En no pocas ocasiones, la historia da cuenta de que las campañas de moralización, especialmente las que se empeñan en acabar con un vicio en específico, tienen más un espíritu de ataque a grupos que se encuentran en una determinada situación de vulnerabilidad. La segunda mitad del siglo XX ofrece varios ejemplos, en los que el combate al consumo de drogas fue (¿?) sinónimo de redadas en barrios habitados por población pauperizada; también, cuando comenzaba a hablarse del Síndrome de Inmunodeficiencia Adquirida (SIDA), una de las medidas adoptadas para supuestamente frenar los contagios fue cerrar puntos de reunión de personas homosexuales.

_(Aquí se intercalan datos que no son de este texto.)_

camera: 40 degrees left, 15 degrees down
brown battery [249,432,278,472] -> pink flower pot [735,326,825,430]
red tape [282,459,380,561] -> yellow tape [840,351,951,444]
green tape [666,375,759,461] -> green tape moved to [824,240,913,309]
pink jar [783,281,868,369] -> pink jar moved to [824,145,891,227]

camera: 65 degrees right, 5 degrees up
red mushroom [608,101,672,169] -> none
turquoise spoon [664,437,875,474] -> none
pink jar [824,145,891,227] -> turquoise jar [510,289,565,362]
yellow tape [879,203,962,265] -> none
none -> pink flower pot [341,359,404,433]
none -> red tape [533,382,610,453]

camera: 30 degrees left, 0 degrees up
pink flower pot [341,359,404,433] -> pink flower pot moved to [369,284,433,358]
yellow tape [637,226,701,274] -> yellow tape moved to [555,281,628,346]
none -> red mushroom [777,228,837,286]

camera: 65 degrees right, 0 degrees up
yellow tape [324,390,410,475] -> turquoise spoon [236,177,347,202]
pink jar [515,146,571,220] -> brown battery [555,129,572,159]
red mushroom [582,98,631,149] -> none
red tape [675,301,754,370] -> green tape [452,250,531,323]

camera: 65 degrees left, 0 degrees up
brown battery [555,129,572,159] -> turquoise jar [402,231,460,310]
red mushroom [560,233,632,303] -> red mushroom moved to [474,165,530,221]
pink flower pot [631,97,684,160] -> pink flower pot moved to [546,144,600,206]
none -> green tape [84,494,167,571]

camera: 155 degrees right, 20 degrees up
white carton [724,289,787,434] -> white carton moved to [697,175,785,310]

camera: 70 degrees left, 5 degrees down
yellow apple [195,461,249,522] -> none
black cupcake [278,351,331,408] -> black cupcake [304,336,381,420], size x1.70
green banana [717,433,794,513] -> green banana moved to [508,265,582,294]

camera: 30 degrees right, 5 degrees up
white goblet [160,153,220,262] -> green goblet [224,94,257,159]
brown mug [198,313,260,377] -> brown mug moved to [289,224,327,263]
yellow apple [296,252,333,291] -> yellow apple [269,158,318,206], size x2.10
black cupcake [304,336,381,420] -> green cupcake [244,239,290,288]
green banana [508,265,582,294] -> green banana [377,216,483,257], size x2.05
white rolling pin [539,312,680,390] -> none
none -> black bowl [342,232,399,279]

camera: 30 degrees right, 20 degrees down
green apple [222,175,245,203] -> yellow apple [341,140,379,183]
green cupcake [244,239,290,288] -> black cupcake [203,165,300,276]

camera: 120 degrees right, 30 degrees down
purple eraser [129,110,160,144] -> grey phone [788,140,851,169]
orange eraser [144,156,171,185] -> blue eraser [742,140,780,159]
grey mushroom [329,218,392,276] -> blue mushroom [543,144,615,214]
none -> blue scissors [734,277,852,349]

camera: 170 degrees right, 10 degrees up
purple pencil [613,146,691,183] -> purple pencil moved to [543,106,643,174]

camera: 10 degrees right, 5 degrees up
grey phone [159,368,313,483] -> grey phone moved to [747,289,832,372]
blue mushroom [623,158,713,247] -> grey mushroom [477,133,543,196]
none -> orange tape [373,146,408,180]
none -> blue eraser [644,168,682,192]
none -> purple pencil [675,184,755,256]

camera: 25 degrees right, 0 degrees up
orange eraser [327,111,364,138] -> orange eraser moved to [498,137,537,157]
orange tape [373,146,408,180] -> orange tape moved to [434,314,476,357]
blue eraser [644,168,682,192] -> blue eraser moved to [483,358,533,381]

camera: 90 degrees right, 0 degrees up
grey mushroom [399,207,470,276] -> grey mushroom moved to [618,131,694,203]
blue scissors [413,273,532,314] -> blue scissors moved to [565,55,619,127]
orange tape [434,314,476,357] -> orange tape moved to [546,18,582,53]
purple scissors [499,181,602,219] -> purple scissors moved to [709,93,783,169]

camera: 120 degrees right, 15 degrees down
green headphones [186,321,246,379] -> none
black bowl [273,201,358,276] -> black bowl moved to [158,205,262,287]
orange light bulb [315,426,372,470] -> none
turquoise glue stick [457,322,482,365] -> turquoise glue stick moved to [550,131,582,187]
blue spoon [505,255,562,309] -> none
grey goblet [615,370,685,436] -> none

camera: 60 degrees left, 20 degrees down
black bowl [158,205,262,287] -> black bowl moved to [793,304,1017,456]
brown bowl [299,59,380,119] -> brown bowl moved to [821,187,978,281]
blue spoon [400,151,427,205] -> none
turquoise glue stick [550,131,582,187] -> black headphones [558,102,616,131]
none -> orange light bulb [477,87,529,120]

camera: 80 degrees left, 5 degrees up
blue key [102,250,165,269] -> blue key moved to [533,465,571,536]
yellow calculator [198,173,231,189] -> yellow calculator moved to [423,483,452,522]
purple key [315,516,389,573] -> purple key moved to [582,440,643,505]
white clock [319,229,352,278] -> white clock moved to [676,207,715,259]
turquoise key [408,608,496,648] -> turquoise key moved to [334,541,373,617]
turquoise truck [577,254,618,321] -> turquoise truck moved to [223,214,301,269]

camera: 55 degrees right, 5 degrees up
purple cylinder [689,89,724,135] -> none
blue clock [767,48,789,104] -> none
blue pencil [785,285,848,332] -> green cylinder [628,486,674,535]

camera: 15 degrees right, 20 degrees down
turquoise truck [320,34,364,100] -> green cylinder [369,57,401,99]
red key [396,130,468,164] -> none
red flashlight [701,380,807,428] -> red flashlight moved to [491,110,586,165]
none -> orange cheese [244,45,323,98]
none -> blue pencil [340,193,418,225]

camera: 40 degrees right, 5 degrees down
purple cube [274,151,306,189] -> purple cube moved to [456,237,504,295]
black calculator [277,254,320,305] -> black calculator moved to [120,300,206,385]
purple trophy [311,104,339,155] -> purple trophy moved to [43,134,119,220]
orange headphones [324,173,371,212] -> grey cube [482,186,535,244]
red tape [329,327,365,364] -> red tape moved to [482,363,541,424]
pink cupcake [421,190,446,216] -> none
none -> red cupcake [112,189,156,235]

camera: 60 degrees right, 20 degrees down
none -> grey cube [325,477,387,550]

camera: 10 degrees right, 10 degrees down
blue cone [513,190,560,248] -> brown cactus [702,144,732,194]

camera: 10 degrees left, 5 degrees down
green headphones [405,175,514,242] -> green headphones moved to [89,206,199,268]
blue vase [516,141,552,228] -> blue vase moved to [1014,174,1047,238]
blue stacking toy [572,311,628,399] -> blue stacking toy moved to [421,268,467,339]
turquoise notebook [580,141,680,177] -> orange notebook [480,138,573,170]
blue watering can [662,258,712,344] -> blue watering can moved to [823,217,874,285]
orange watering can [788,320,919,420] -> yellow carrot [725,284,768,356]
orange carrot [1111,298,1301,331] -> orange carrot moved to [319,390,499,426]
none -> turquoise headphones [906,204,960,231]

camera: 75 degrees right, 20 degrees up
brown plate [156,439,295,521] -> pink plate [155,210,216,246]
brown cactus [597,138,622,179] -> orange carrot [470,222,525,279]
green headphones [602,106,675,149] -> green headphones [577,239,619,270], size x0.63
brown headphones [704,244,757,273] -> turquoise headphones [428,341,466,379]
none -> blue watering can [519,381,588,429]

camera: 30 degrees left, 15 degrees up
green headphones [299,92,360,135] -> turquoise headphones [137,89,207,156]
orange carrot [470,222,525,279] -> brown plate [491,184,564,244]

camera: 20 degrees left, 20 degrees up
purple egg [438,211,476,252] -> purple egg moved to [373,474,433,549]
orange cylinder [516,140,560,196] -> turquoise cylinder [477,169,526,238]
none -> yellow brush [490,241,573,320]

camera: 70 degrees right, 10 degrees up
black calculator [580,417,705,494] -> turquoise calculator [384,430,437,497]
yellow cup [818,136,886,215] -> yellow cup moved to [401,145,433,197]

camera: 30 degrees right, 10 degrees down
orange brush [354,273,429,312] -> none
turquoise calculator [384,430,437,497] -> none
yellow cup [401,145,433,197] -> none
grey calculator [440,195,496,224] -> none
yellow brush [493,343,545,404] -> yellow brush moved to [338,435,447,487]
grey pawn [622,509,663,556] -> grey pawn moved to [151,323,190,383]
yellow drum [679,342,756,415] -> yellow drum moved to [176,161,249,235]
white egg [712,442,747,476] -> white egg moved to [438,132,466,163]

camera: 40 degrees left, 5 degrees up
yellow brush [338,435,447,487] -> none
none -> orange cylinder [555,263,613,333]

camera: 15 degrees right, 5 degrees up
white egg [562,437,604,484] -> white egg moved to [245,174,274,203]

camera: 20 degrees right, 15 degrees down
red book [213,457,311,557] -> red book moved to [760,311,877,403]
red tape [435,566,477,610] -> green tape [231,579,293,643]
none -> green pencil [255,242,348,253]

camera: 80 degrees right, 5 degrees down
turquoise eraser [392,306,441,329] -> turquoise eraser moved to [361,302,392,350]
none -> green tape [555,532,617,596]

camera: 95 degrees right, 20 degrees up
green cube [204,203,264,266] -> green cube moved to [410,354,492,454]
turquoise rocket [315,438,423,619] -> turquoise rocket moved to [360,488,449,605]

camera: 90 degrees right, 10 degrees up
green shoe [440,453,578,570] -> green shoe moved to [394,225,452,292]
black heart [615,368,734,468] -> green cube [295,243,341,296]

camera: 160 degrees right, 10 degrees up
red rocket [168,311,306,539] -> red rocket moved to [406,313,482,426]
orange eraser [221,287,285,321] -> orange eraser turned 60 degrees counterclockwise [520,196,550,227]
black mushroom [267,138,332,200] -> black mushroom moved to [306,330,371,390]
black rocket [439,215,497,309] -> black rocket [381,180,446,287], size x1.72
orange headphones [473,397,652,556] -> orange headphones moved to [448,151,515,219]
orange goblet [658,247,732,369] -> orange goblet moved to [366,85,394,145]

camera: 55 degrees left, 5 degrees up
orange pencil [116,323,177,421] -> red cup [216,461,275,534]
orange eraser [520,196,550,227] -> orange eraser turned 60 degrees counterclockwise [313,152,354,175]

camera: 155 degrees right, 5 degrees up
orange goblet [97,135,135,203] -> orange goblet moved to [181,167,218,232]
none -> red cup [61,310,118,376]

A principios del siglo pasado, otros intentos de prohibición fueron aparejados a una idea de mejoramiento de la sociedad. Sin embargo, si revisamos cómo fueron aplicados, podemos hallar que quienes sufrieron persecución por consumir un determinado producto fueron personas vulnerables.
Durante el gobierno del general Salvador Alvarado en Yucatán, de marzo de 1915 a finales de 1917, esta entidad fue declarada “estado seco”, es decir, no podía haber producción, venta y consumo de alcohol. Como hemos mencionado antes, la cerveza no era parte de las bebidas a combatir; incluso, la Cervecería Yucateca se anunciaba en prácticamente todas las revistas que se publicaban en la entidad, con patrocinio del gobierno del estado.
La medida continuó durante el gobierno de Carlos Castro Morales, aunque ya fue muy criticada por la prensa; muy especialmente el diario El Correo. Sin embargo, la argumentación del mayor bien social era bastante sólida: quienes sacaban mayor provecho del alcoholismo e incluso lo fomentaban eran los potentados de la época. Así, casi al grito de “primero los pobres”, el combate al consumo de bebidas embriagantes se concentraba en la denominada como “pixoy” [pronúnciese “pishoy”]. Esto era aguardiente de caña de fabricación prácticamente artesanal, pues se elaboraba cerca de los trapiches que existían en el sur del estado.
La ilustración que acompaña la columna de hoy es una síntesis de la justificación del combate al aguardiente barato. Apareció publicada en la revista Pica Pica, el 19 de abril de 1919, en lo que fue su segunda época, pues antes se había publicado entre octubre de 1915 y mayo de 1916.
La revista Pica Pica es poco conocida. Tal vez para la época resultaba costosa, pues se vendía en 30 centavos el ejemplar. El del 19 de abril de 1919 es el único que se conserva en los repositorios de Yucatán, y corresponde a su cuarta entrega. Lamentablemente, ni su director, “Pepe Castanedo”, trascendió en el periodismo, y tampoco dejó testimonio de quiénes colaboraban en el semanario. La excepción está en las ilustraciones, pues un aviso indica que todas corresponden al taller de Julio Pacheco, que se encontraba en la calle 72 entre 59 y 61; es decir, en pleno barrio de Santiago.
Debe reconocerse que la calidad de la imagen es muy superior a las que aparecían en las revistas de la década anterior. La composición de la litografía (un método de grabado sobre piedra que pasa después a impresión) es para una lección de apreciación del arte, pues incluso remite a pinturas de escenas bíblicas. El texto que acompaña es completamente explicativo de la intención del artista:
“Este dibujo demuestra el modo ruin e infame con que el hacendado explotaba al indio; mientras con una mano recogía su sudor convertido en oro, con la otra le alargaba una botella de aguardiente para que continuase en su estado de embrutecimiento.”
Tanto la ilustración como el texto, recordamos, pretendían justificar la ley seca declarada por el gobierno de Castro Morales, por lo que continuaba señalando que había un nuevo estado de las cosas, en gran medida gracias a la Revolución Constitucionalista; es decir, al presidente Venustiano Carranza y el legado de Salvador Alvarado. Poco se podía anticipar desde Yucatán que un año después estallaría la Revolución de Agua Prieta y vendría un reacomodo en la clase política del país y el estado. Sin embargo, era momento de presumir que:
“Hoy debido a la redentora Revolución Constitucionalista, el indio trabaja y en vez de emborracharse, emplea su tiempo en las escuelas rurales, habiéndose ya dado cuenta que aunque humilde, es igual a cualquier otro hombre y, por tanto, tiene derecho a vivir gozando de todos los derechos y libertades de que gozan los hijos de una República absolutamente democrática como lo es la mexicana.”
La borrachera del trabajador de las haciendas no terminó en los años del Constitucionalismo. Al contrario, surgió la venta clandestina de ese mismo pixoy, y muchas fortunas surgieron de ese negocio, pero eso es noticia de otros tiempos.